===== PAGE EXCERPT
# Scraping Ads from PakWheels

In this notebook we scrape ads (cars listings) from the PakWheels website using Python libraries such as `requests` and `BeautifulSoup`.

**Imports**

In [2]:
from bs4 import BeautifulSoup
import requests
import numpy as np
import pandas as pd
import re
from concurrent.futures import ThreadPoolExecutor, as_completed
import os
from json import loads, dumps
from tqdm import tqdm

## Scraping User Reviews

A function to scrape all listings for a car of specific body type.

In [2]:
def scrape_ad(url, b_type):
    try:
        response = requests.get(url)
        soup = BeautifulSoup(response.content, 'lxml')

        featured = 1 if soup.find('div', class_='mb40 pos-rel').find('div', class_='featured-ribbon pointer') else 0
        car_name = soup.find('h1').text
        location = soup.find('p', class_='detail-sub-heading').find('a').text.strip()
        car_specifics = soup.find('table', class_=re.compile(r'table table-bordered text-center table-engine-detail fs16')).find_all('td')
        model = car_specifics[0].text.strip()
        mileage = car_specifics[1].text.strip()
        engine_type = car_specifics[2].text.strip()
==========
===== INFORMATION GIVEN
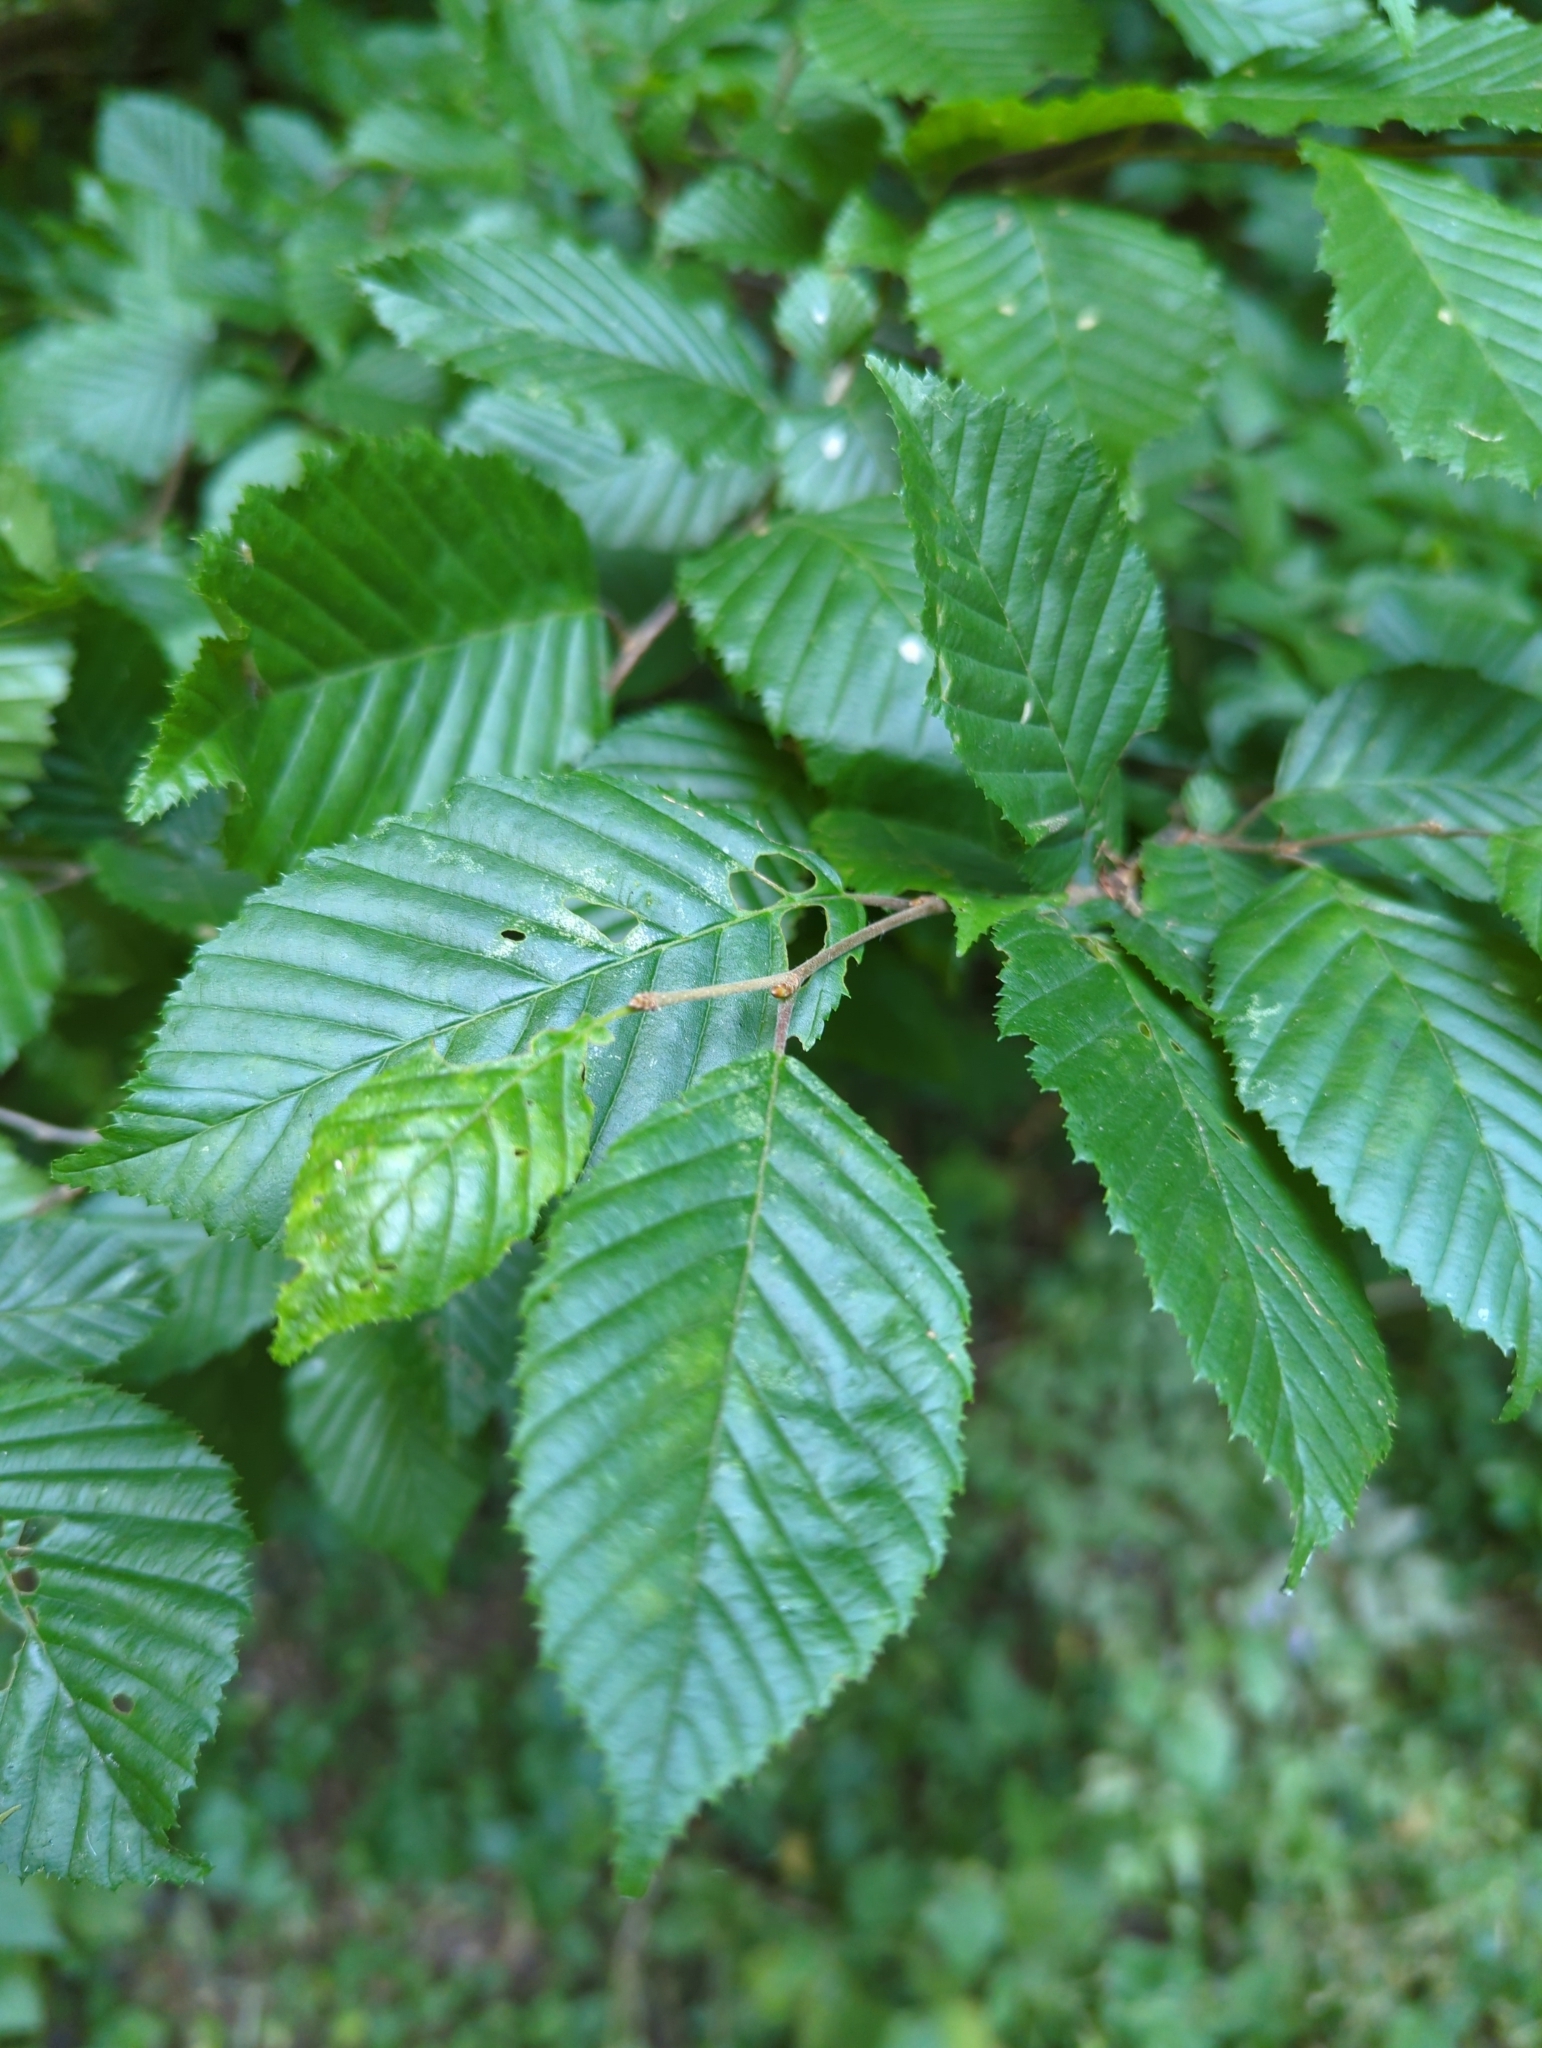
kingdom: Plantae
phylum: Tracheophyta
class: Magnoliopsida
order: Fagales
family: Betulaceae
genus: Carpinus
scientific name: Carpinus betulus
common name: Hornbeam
==========
===== INFORMATION GIVEN
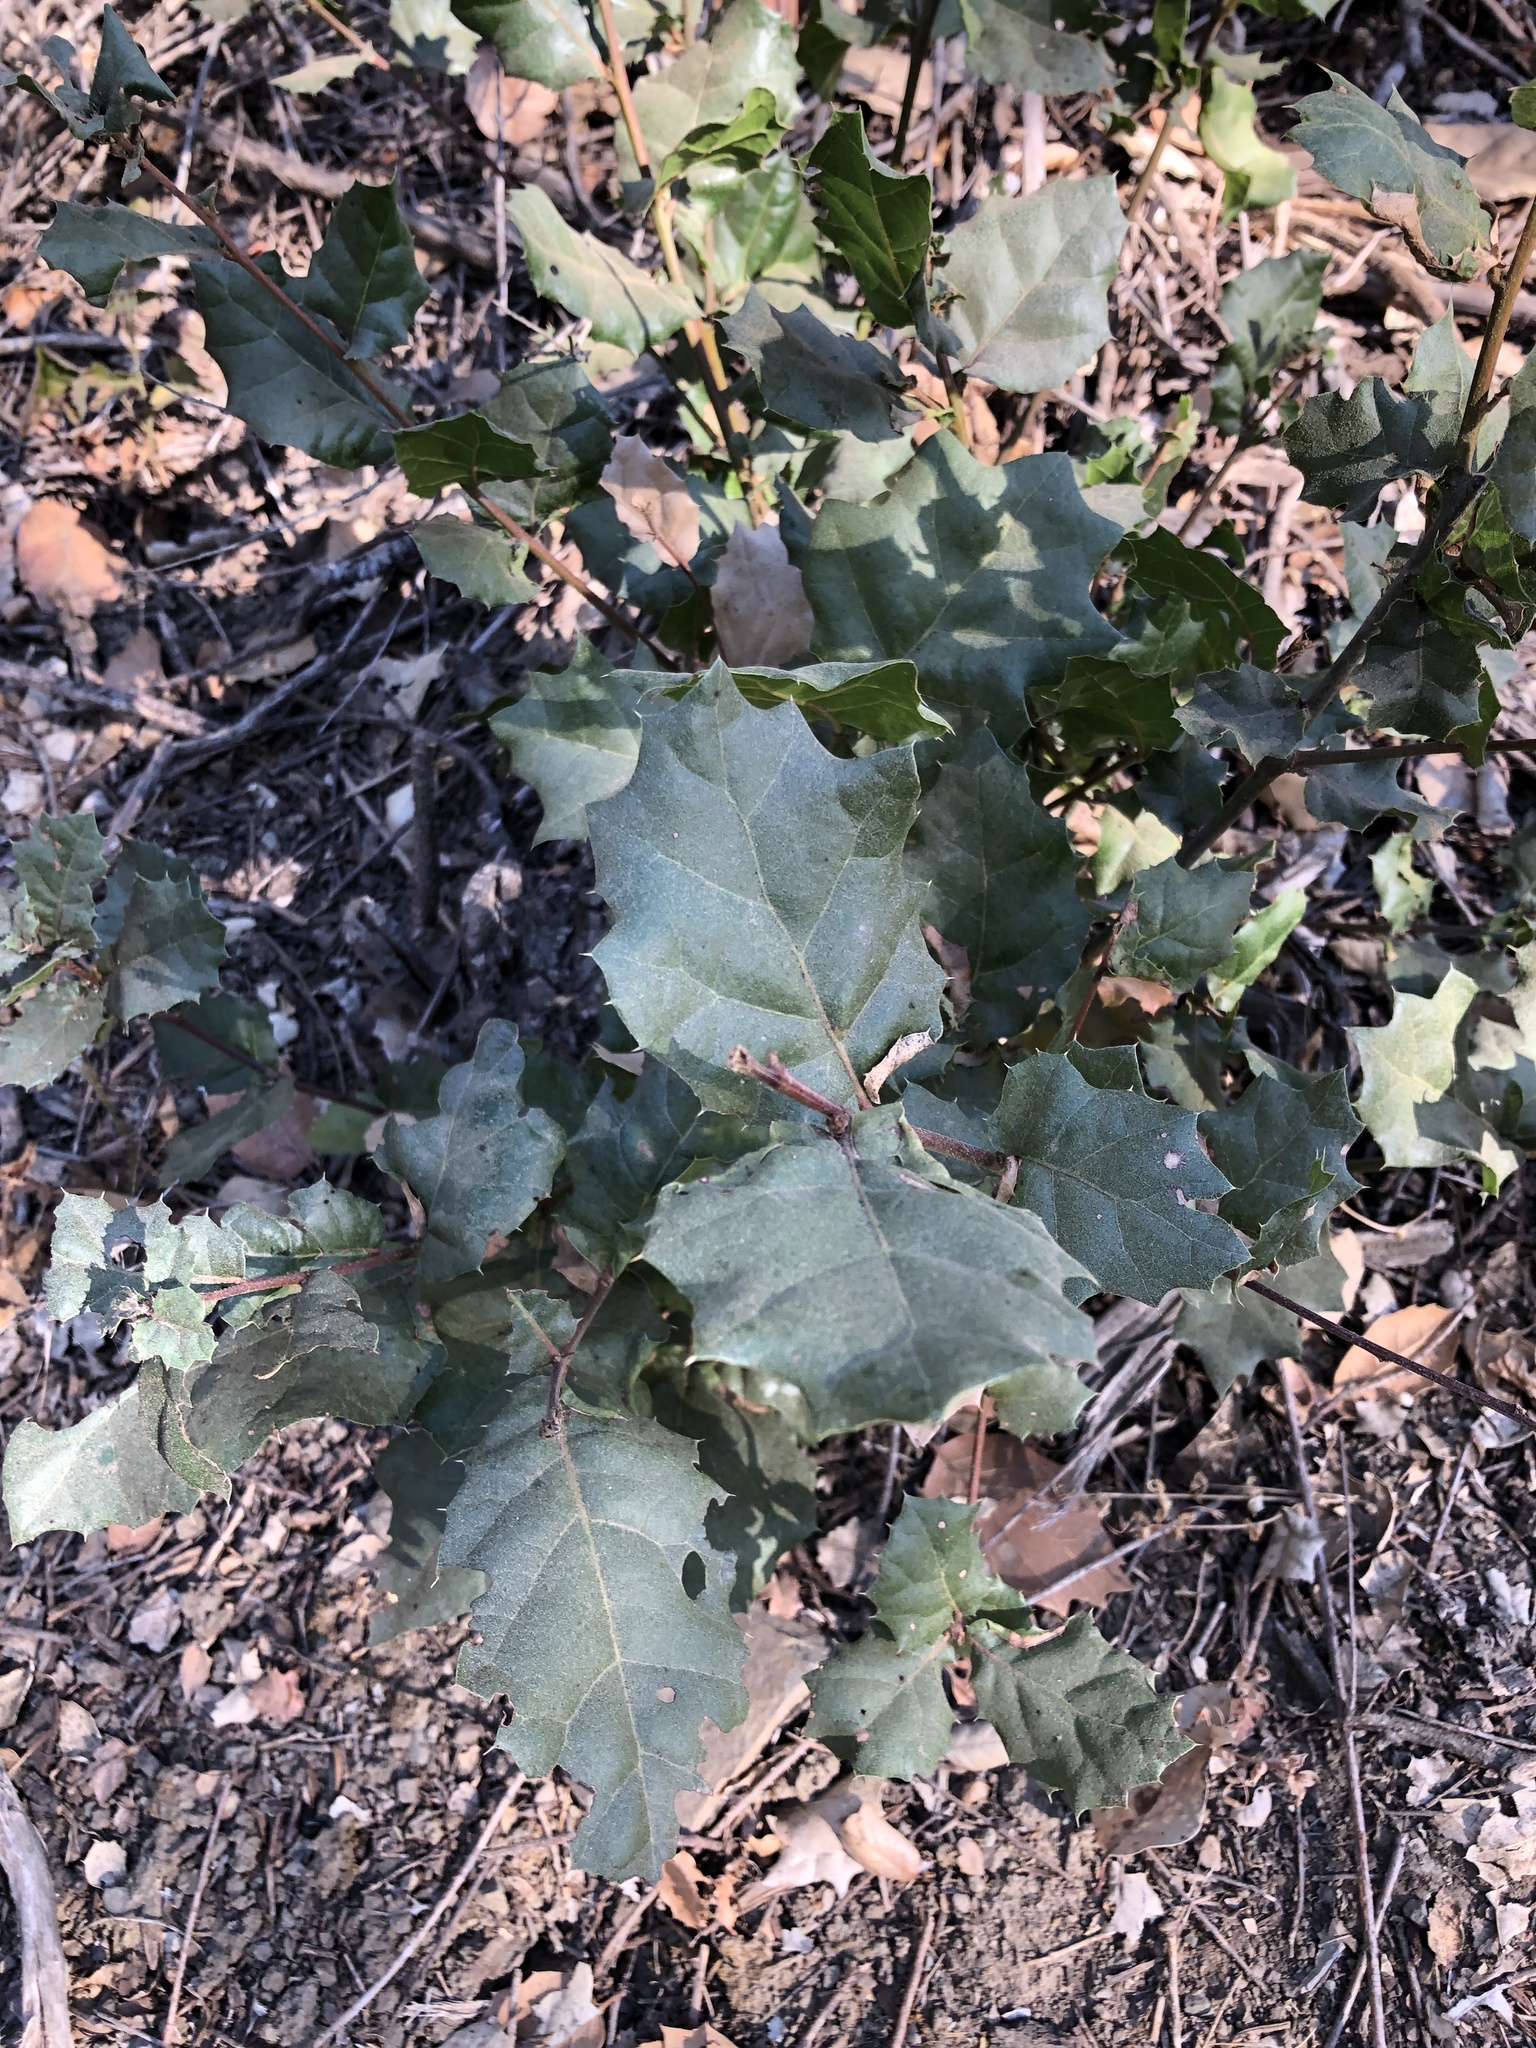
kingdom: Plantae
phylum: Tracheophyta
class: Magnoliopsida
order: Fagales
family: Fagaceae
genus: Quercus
==========
===== INFORMATION GIVEN
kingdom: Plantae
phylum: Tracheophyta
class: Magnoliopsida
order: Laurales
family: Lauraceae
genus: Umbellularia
==========
WHAT TO WORK ON ::
1. Copy the part of the PakWheels scraping notebook starting at "featured = 1" and ending at "model = car_specifics[0].text.strip()".
2. Answer these questions about the PakWheels scraping notebook:
(a) Which two Python libraries does the opening paragraph name for scraping the ads?
(b) Which parser is passed to BeautifulSoup inside the scrape_ad function?
(c) From which module is ThreadPoolExecutor imported?

SOLVED PROBLEMS ::
1.
featured = 1 if soup.find('div', class_='mb40 pos-rel').find('div', class_='featured-ribbon pointer') else 0
        car_name = soup.find('h1').text
        location = soup.find('p', class_='detail-sub-heading').find('a').text.strip()
        car_specifics = soup.find('table', class_=re.compile(r'table table-bordered text-center table-engine-detail fs16')).find_all('td')
        model = car_specifics[0].text.strip()

2.
(a) requests and BeautifulSoup
(b) lxml
(c) concurrent.futures